Dr Kraus said music training “fine-tunes” the nervous system. She added: “Sound is the stock in trade of the musician in much the same way that a painter of portraits is keenly attuned to the visual attributes of the paint that will convey his or her subject. “If the materials that you work with are sound, then it is reasonable to suppose that all of your faculties involved with taking it in, holding it in memory and relating physically to it should be sharpened. “Music experience bolsters the elements that combat age-related communication problems.”

The study was published in the latest issue of the online science journal PLoS One.

SOURCE




Always feeling cold? You are destined to live a long life

Again the inferences from the research below are quite florid. What they found was that people with a slowed metabolism had slightly lower body temperatures. The same is seen in older people. Older people have slower metabolisms and also tend to feel the cold more. None of that is remarkable and there was NO evidence of any linkage to lifespan

They take a hot water bottle to bed in summer and are ridiculed for wearing their coat indoors. But those who constantly feel cold may have the last laugh, with a study linking low body temperature to a long life. Scientists suspect that the hormonal changes that conserve energy and heat – by slowing down metabolism – also extend life.

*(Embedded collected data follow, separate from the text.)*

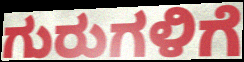
ಗುರುಗಳಿಗೆ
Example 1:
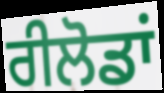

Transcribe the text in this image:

ਰੀਲੋਡਾਂ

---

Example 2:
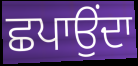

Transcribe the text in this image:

ਛਪਾਉਂਦਾ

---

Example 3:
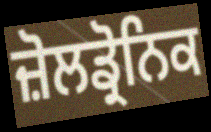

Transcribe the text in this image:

ਜ਼ੋਲਡ੍ਰੋਨਿਕ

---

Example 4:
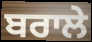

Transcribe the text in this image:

ਬਰਾਲੇ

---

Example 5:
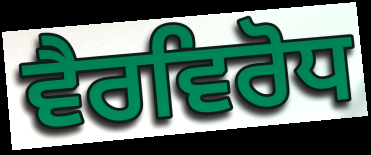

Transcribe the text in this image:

ਵੈਰਵਿਰੋਧ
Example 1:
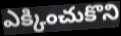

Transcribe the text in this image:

ఎక్కించుకొని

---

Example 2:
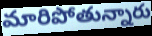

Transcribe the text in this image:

మారిపోతున్నారు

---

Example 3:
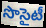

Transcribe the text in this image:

సొసైటీ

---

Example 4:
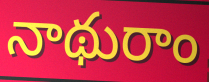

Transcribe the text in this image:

నాథురాం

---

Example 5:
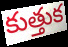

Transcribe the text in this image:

కుత్తుక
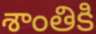
శాంతికి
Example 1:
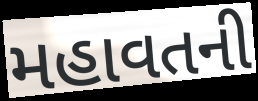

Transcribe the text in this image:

મહાવતની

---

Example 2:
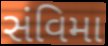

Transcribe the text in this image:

સંવિમા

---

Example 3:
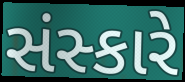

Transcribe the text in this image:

સંસ્કારે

The U.S. research could pave the way for a pill to increase lifespan. It builds on decades of studies linking extreme diets in animals with extra months and years of life. For example, cutting a mouse’s calories by 30 per cent can lead to it living 50 per cent longer than usual.

Scientists are trying to work out what it is about near starvation that extends life, in the hope of creating a pill that mimics the process without drastic changes to diet.

The latest study, from Washington University, St Louis, looked at how cutting calories affects core body temperature – an internal measure that is on average 37c (98.6f) and usually higher than skin temperature. Scientists gave thermometer ‘pills’, which record core body temperature when swallowed, to 24 people in their mid-50s who had cut their calorie intake by at least 25 per cent for up to 15 years. They also gave them to people of the same age who ate normally and a group of long-distance runners.

Those on calorie restriction diets were found to have the lowest core temperatures, the journal Aging reports.

Lead researcher Dr Luigi Fontana said: ‘The people doing calorie restriction had a lower average core body temperature by about 0.2c, which sounds like a modest reduction but is statistically significant and similar to the reduction we have observed in long-lived, calorie-restricted mice.

‘What is interesting about that is endurance athletes, who are the same age and are equally lean, don’t have similar reductions in body temperature. ‘We know that people on calorie restriction diets feel colder than normal people because there is a lower metabolism and lower body temperature.’

Dr Fontana says it is not clear whether severe calorie reduction, or something else, is lowering core temperatures. But he believes a reduced temperature holds one of the keys to living to a ripe old age.

He stressed that any pill to lower body temperature could not compensate for a poor lifestyle, but added: ‘What may be possible, however, is to do mild calorie restriction, to eat a very good diet, get mild exercise and then take a drug of some kind that could provide benefits similar to those seen in severe calorie restriction.’

Sadly for those hoping for a short cut, it is unlikely that opening your windows or taking cold showers will have the same effect.